*Problem to solve*: Repeat verbatim the lines of the data below, beginning with the line containing "roll_deg: +2.5" and continuing to the end.

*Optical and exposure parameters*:
========================================================================

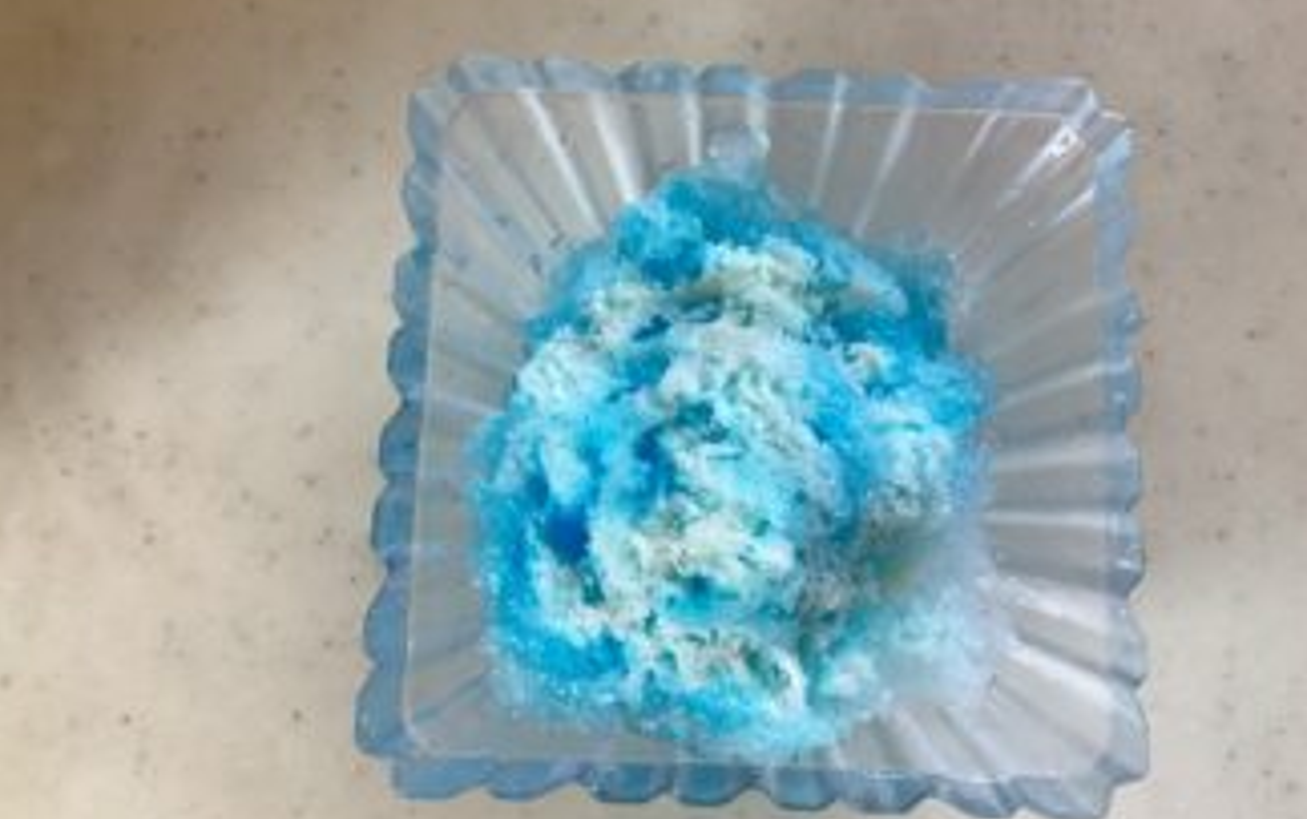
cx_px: 720
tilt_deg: -78.0
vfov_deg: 33.6
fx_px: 1354
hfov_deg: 51.4
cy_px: 401
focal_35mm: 38
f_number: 2.4
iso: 80
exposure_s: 1/120
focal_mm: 3.3
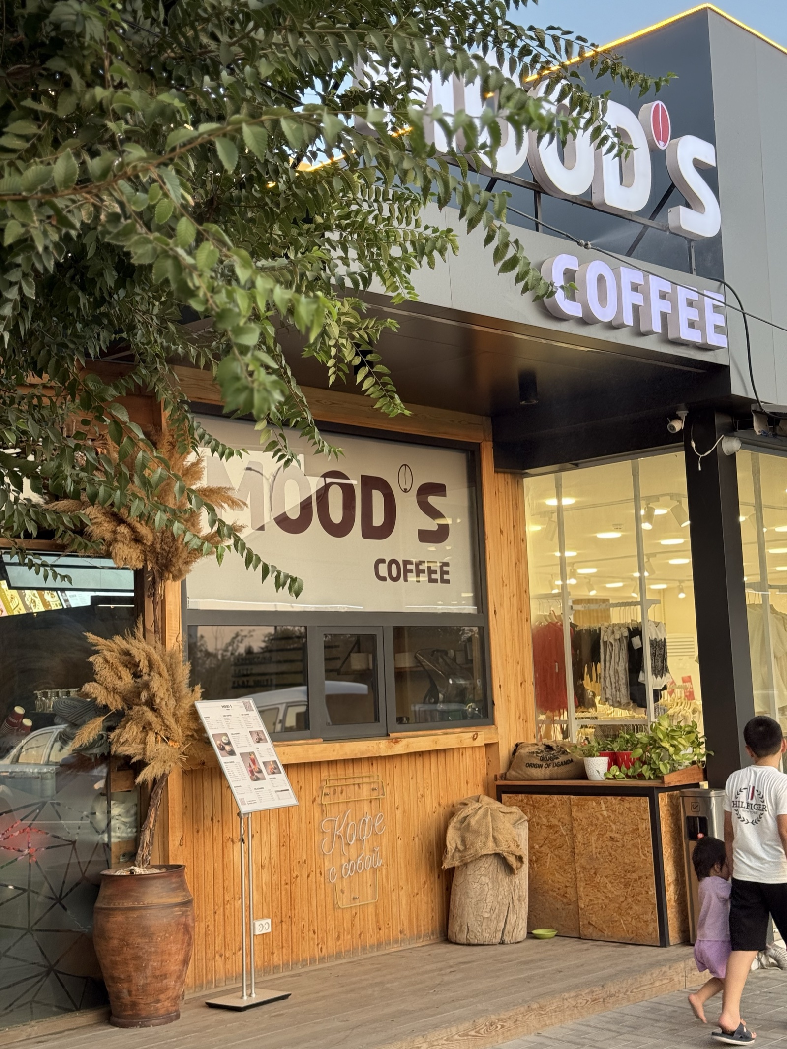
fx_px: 1455
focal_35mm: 48
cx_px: 394
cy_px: 524
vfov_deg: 39.7
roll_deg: +2.5
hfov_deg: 30.3
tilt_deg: +7.2
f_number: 1.78
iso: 100
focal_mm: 6.76
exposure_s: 1/205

========================================================================

*Response to this exercise*:
roll_deg: +2.5
hfov_deg: 30.3
tilt_deg: +7.2
f_number: 1.78
iso: 100
focal_mm: 6.76
exposure_s: 1/205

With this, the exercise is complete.